
    Ma tranquillo, negli anni il mio comportamento è stato sempre dettato dal massimo rispetto verso il lettore, dai suoi giudizi e dal suo gusto personale, e così ho sempre fatto. Del resto che vuoi dire ad un lettore che con sincerità ammette che non gli piace il tuo stile, niente, se ne prende atto e basta.
    E questa volta farò lo stesso, non spenderò una parola per convincerti del contrario di ciò che pensi.
    Ma l'occasione per interloquire con un detrattore così sincero ed educato però, è stata ghiotta e pur combattendo la mia ritrosia ad intervenire, due righe ed un po' di tempo voglio spenderlo.
    Mi dispiace che tu abbia saltati i NN disegnati da me, perché penso che qualche volta tu abbia perso l'occasione di leggere una bella storia (magari disegnata male), ma pur sempre bella, e me ne viene in mente due: Gli occhi di uno sconosciuto e L'ultima onda (giusto per consigliartene la lettura).
****************
CONSEGNA:
Elenca tutti i verbi all'infinito che compaiono nel brano, nella forma in cui vi si trovano, compresi gli eventuali pronomi uniti al verbo. L'elenco che segue è materiale a sé, indipendente dal brano.
****************
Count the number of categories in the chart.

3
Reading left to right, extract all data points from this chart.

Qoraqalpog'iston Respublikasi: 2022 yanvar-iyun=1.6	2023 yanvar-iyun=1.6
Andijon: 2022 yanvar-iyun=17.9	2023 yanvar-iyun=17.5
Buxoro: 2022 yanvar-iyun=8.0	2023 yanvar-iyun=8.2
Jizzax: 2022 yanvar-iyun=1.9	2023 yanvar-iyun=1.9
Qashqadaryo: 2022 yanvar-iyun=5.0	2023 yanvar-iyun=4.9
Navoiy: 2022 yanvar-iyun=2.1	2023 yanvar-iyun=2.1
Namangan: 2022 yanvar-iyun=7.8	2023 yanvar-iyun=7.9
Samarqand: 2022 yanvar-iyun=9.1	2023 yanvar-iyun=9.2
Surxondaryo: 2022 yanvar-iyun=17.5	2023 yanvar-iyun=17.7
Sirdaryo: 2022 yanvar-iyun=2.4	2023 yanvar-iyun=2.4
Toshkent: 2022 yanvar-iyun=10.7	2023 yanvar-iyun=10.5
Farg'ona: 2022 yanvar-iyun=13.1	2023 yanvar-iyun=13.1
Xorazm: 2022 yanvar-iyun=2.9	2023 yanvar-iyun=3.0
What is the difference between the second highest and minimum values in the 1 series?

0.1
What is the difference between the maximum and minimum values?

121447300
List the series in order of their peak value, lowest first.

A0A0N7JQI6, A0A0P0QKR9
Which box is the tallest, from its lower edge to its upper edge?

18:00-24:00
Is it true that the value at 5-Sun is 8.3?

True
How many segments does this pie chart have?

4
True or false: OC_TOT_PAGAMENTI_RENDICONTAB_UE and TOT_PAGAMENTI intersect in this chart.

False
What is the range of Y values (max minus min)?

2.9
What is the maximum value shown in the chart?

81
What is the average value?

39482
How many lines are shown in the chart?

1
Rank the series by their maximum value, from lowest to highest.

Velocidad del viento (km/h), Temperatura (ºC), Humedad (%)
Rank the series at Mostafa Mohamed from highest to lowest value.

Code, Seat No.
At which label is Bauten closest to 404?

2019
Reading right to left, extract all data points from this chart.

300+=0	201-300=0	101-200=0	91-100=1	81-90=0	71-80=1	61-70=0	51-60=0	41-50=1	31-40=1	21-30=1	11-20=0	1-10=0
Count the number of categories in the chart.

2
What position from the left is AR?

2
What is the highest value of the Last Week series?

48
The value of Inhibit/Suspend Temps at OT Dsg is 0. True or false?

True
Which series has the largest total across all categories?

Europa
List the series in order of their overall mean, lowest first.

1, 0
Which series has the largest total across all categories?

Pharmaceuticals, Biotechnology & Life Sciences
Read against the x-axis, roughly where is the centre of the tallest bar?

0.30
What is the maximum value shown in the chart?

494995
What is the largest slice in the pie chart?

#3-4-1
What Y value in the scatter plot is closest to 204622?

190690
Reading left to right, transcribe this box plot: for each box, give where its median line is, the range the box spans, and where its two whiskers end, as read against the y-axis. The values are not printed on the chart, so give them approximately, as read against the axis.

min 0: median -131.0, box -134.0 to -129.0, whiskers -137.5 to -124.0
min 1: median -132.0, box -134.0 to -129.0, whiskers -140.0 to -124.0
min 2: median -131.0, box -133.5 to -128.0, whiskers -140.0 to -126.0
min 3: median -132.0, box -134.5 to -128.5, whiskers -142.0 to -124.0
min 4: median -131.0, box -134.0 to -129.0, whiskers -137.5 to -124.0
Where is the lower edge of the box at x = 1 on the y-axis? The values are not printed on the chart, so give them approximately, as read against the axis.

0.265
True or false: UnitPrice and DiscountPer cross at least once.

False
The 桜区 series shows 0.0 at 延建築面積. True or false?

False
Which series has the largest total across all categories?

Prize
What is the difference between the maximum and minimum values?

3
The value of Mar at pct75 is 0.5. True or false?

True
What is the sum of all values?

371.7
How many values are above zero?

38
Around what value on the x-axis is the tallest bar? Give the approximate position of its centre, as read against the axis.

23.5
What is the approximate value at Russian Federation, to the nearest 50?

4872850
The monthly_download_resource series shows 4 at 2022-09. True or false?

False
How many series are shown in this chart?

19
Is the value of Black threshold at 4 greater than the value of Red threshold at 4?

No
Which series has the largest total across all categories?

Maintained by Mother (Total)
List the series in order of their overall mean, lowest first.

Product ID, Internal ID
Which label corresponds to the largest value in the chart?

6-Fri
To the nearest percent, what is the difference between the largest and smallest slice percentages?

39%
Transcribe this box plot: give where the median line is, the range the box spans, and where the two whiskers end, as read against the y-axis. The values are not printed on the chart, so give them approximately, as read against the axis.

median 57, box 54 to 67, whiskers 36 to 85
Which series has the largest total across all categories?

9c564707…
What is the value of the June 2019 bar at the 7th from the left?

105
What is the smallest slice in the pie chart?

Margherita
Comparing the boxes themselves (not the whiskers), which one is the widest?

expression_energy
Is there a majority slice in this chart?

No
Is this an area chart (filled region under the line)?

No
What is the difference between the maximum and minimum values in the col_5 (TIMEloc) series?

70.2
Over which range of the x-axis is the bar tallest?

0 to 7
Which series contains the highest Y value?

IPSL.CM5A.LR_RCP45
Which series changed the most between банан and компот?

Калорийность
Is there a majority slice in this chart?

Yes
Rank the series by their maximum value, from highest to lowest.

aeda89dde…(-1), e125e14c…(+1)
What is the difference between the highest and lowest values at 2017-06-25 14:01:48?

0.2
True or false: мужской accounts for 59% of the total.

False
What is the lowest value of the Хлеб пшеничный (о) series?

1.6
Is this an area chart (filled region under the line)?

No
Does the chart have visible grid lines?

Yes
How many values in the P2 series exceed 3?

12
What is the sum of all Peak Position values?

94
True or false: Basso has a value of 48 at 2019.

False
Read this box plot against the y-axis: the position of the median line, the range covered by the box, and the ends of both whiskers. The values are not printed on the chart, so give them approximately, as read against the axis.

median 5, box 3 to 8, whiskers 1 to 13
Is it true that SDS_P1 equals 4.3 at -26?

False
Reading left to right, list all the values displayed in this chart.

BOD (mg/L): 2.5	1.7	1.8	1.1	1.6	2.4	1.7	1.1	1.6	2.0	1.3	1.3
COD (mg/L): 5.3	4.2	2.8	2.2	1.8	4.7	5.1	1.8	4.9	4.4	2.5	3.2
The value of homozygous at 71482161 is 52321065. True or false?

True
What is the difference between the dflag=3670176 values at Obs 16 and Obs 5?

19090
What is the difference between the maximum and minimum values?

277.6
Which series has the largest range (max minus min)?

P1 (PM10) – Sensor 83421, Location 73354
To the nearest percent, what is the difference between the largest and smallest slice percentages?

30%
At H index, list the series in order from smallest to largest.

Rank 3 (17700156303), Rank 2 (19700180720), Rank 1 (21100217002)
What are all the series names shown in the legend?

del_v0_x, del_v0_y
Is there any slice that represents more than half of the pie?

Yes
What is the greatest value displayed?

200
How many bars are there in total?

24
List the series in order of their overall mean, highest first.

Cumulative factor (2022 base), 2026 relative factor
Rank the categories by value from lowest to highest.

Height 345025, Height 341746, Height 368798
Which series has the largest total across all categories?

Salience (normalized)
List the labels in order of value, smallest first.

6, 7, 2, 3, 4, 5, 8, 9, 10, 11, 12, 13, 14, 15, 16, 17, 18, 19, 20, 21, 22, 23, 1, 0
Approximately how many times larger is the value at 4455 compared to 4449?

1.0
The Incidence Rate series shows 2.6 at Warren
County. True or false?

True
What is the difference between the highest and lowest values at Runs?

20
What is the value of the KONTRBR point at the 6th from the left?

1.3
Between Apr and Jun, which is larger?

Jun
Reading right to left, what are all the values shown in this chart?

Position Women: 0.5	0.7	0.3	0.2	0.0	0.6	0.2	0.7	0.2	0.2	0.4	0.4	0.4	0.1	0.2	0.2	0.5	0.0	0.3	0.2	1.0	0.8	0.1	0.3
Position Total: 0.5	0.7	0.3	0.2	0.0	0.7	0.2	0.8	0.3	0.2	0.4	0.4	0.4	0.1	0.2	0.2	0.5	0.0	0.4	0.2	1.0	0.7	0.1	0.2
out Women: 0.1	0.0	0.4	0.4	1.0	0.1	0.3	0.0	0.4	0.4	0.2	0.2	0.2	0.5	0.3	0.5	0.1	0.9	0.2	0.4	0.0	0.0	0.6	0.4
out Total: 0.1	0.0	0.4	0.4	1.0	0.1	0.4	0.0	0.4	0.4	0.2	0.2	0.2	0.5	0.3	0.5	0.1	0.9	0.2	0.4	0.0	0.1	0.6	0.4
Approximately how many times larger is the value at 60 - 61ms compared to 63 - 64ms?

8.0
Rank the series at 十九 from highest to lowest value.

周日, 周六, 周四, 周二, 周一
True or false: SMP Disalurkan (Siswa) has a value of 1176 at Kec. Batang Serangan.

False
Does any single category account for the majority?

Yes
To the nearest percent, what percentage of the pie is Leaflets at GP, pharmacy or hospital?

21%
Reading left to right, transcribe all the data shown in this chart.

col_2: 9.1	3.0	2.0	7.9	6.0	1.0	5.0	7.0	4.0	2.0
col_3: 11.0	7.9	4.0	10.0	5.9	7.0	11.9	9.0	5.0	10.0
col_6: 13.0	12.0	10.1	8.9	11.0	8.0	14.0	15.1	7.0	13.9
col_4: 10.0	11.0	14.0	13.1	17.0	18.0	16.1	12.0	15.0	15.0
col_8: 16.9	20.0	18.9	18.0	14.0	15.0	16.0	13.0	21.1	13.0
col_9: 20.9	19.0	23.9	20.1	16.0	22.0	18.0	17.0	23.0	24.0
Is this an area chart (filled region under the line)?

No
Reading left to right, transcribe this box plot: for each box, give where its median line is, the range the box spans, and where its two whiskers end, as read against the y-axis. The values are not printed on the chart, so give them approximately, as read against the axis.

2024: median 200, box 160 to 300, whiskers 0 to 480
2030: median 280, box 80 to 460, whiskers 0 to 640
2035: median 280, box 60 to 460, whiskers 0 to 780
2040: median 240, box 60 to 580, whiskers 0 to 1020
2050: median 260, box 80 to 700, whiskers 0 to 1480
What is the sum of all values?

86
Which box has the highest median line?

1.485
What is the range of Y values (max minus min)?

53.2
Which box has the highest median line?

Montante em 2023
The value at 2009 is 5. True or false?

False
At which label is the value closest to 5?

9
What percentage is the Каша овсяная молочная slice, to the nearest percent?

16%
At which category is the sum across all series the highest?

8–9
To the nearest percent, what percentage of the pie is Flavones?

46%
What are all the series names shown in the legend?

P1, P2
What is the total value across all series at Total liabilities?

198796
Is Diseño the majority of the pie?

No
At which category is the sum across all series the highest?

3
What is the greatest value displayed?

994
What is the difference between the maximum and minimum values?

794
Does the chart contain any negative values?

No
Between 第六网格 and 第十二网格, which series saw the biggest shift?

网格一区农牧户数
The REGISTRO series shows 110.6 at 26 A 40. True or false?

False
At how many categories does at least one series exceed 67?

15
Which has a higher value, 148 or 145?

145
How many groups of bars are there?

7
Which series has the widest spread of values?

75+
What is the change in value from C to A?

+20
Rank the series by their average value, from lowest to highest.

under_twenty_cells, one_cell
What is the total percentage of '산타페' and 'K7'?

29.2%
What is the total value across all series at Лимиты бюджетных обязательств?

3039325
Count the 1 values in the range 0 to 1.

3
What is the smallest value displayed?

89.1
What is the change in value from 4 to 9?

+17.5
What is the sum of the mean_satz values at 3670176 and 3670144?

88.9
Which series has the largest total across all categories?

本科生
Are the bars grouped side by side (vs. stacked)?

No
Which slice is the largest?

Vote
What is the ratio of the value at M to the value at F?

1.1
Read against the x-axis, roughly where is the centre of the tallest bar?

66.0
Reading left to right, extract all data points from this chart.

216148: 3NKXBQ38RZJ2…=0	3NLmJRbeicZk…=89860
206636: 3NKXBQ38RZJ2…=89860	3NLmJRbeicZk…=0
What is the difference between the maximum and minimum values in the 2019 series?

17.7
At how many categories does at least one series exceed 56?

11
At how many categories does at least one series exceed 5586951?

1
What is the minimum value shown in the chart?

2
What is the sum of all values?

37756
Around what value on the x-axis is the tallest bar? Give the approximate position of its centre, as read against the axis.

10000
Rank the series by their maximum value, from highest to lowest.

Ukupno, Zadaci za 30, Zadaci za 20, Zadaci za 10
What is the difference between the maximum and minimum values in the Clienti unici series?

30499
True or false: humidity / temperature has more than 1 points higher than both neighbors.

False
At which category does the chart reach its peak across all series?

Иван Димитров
****************
RISPOSTA SCRITTA:
dire, convincerti, interloquire, intervenire, spenderlo, leggere, consigliartene